Proc Natl Acad Sci U S A. 1983 Feb;80(3):726-30. doi: 10.1073/pnas.80.3.726.
3
A comprehensive set of sequence analysis programs for the VAX.一套适用于VAX的综合序列分析程序。
Protein Sci. 1998 Dec;7(12):2613-22. doi: 10.1002/pro.5560071215.
4
Self-organizing hierarchic networks for pattern recognition in protein sequence.用于蛋白质序列模式识别的自组织层次网络
Protein Sci. 1996 Jan;5(1):72-82. doi: 10.1002/pro.5560050109.
5
Self-organized neural maps of human protein sequences.人类蛋白质序列的自组织神经图谱。
Protein Sci. 1994 Mar;3(3):507-21. doi: 10.1002/pro.5560030316.
Nucleic Acids Res. 1984 Jan 11;12(1 Pt 1):387-95. doi: 10.1093/nar/12.1part1.387.
4
Pattern recognition in several sequences: consensus and alignment.多个序列中的模式识别:共有序列与比对
Bull Math Biol. 1984;46(4):515-27. doi: 10.1007/BF02459500.
5
A general method applicable to the search for similarities in the amino acid sequence of two proteins.一种适用于寻找两种蛋白质氨基酸序列相似性的通用方法。

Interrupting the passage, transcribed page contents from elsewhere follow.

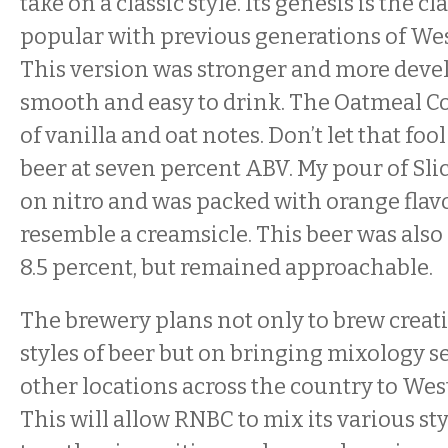
take on a classic style. Its genesis is the c
popular with previous generations of We
This version was stronger and more develo
smooth and easy to drink. The Oatmeal Co
of vanilla and oat notes. Don’t let that fool
beer at seven percent ABV. My pour of Sl
on nitro and was packed with orange flavo
resemble a creamsicle. This beer was also 
8.5 percent, but remained approachable.
The brewery plans not only to brew creat
styles of beer but on bringing mixology s
other locations across the country to We
This will allow RNBC to mix its various sty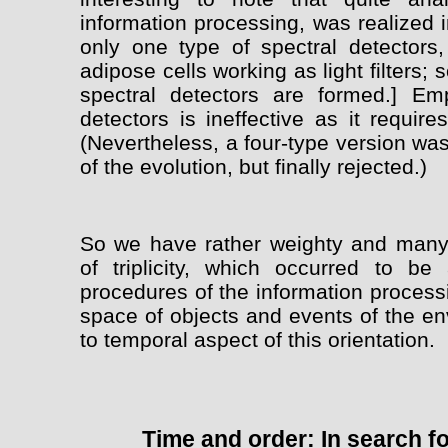
information processing, was realized i
only one type of spectral detectors,
adipose cells working as light filters; 
spectral detectors are formed.] Em
detectors is ineffective as it requir
(Nevertheless, a four-type version was
of the evolution, but finally rejected.)
So we have rather weighty and many-
of triplicity, which occurred to be
procedures of the information process
space of objects and events of the en
to temporal aspect of this orientation.
Time and order: In search fo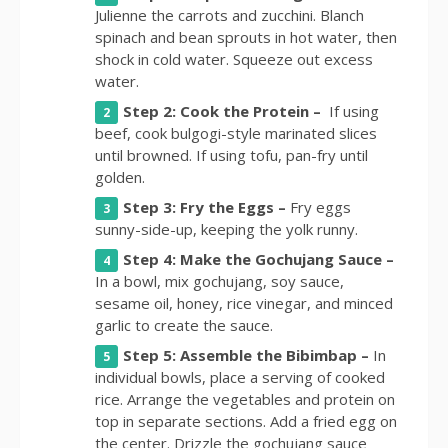
Julienne the carrots and zucchini. Blanch
spinach and bean sprouts in hot water, then
shock in cold water. Squeeze out excess
water.
Step 2: Cook the Protein –
If using
beef, cook bulgogi-style marinated slices
until browned. If using tofu, pan-fry until
golden.
Step 3: Fry the Eggs –
Fry eggs
sunny-side-up, keeping the yolk runny.
Step 4: Make the Gochujang Sauce –
In a bowl, mix gochujang, soy sauce,
sesame oil, honey, rice vinegar, and minced
garlic to create the sauce.
Step 5: Assemble the Bibimbap –
In
individual bowls, place a serving of cooked
rice. Arrange the vegetables and protein on
top in separate sections. Add a fried egg on
the center. Drizzle the gochujang sauce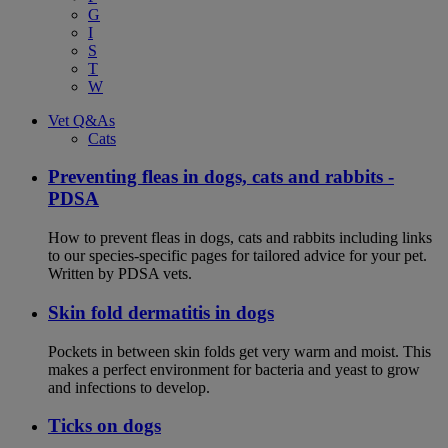
G
I
S
T
W
Vet Q&As
Cats
Preventing fleas in dogs, cats and rabbits -
PDSA
How to prevent fleas in dogs, cats and rabbits including links
to our species-specific pages for tailored advice for your pet.
Written by PDSA vets.
Skin fold dermatitis in dogs
Pockets in between skin folds get very warm and moist. This
makes a perfect environment for bacteria and yeast to grow
and infections to develop.
Ticks on dogs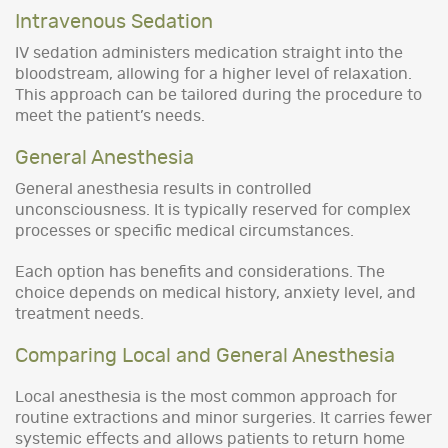
Intravenous Sedation
IV sedation administers medication straight into the
bloodstream, allowing for a higher level of relaxation.
This approach can be tailored during the procedure to
meet the patient’s needs.
General Anesthesia
General anesthesia results in controlled
unconsciousness. It is typically reserved for complex
processes or specific medical circumstances.
Each option has benefits and considerations. The
choice depends on medical history, anxiety level, and
treatment needs.
Comparing Local and General Anesthesia
Local anesthesia is the most common approach for
routine extractions and minor surgeries. It carries fewer
systemic effects and allows patients to return home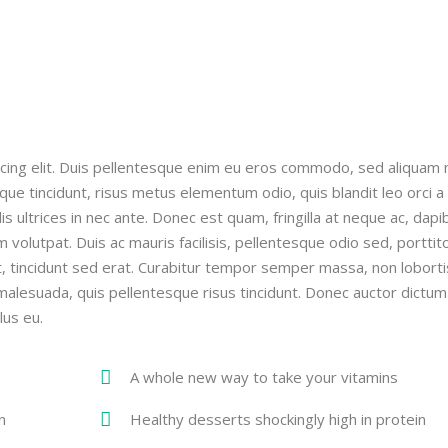
cing elit. Duis pellentesque enim eu eros commodo, sed aliquam n
ique tincidunt, risus metus elementum odio, quis blandit leo orci a
ollis ultrices in nec ante. Donec est quam, fringilla at neque ac, dapi
m volutpat. Duis ac mauris facilisis, pellentesque odio sed, porttit
ut, tincidunt sed erat. Curabitur tempor semper massa, non loborti
ci malesuada, quis pellentesque risus tincidunt. Donec auctor dictum
lus eu.
A whole new way to take your vitamins
n
Healthy desserts shockingly high in protein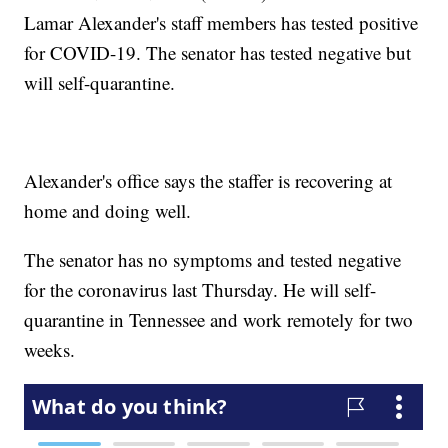
Lamar Alexander's staff members has tested positive
for COVID-19. The senator has tested negative but
will self-quarantine.
Alexander's office says the staffer is recovering at
home and doing well.
The senator has no symptoms and tested negative
for the coronavirus last Thursday. He will self-
quarantine in Tennessee and work remotely for two
weeks.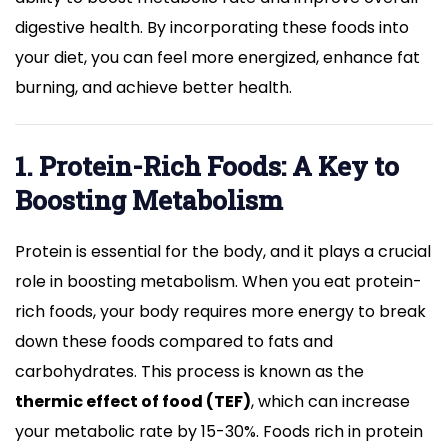
digestive health. By incorporating these foods into
your diet, you can feel more energized, enhance fat
burning, and achieve better health.
1. Protein-Rich Foods: A Key to
Boosting Metabolism
Protein is essential for the body, and it plays a crucial
role in boosting metabolism. When you eat protein-
rich foods, your body requires more energy to break
down these foods compared to fats and
carbohydrates. This process is known as the
thermic effect of food (TEF)
, which can increase
your metabolic rate by 15-30%. Foods rich in protein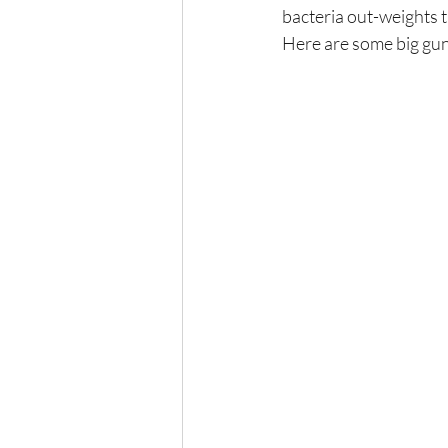
bacteria out-weights 
Here are some big gun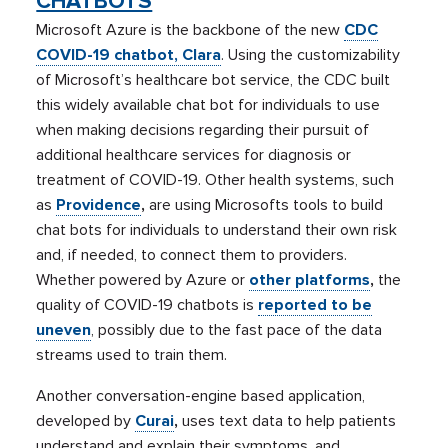
CHATBOTS
Microsoft Azure is the backbone of the new
CDC
COVID-19 chatbot, Clara
. Using the customizability
of Microsoft’s healthcare bot service, the CDC built
this widely available chat bot for individuals to use
when making decisions regarding their pursuit of
additional healthcare services for diagnosis or
treatment of COVID-19. Other health systems, such
as
Providence
,
are using Microsofts tools to build
chat bots for individuals to understand their own risk
and, if needed, to connect them to providers.
Whether powered by Azure or
other platforms
,
the
quality of COVID-19 chatbots is
reported to be
uneven
, possibly due to the fast pace of the data
streams used to train them.
Another conversation-engine based application,
developed by
Curai
,
uses text data to help patients
understand and explain their symptoms, and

J Mol Biol. 1970 Mar;48(3):443-53. doi: 10.1016/0022-2836(70)90057-4.
6
Method for clustering proteins by use of all possible pairs of amino acids as structural descriptors.
J Chem Inf Comput Sci. 1988 May;28(2):72-8. doi: 10.1021/ci00058a006.
7
Predicting the secondary structure of globular proteins using neural network models.使用神经网络模型预测球状蛋白质的二级结构。
J Mol Biol. 1988 Aug 20;202(4):865-84. doi: 10.1016/0022-2836(88)90564-5.
8
Multiple sequence alignment with hierarchical clustering.采用层次聚类的多序列比对。
Nucleic Acids Res. 1988 Nov 25;16(22):10881-90. doi: 10.1093/nar/16.22.10881.
9
Efficient recognition of immunoglobulin domains from amino acid sequences using a neural network.
Comput Appl Biosci. 1990 Oct;6(4):319-24. doi: 10.1093/bioinformatics/6.4.319.
10
Protein database searches for multiple alignments.用于多序列比对的蛋白质数据库搜索。
Proc Natl Acad Sci U S A. 1990 Jul;87(14):5509-13. doi: 10.1073/pnas.87.14.5509.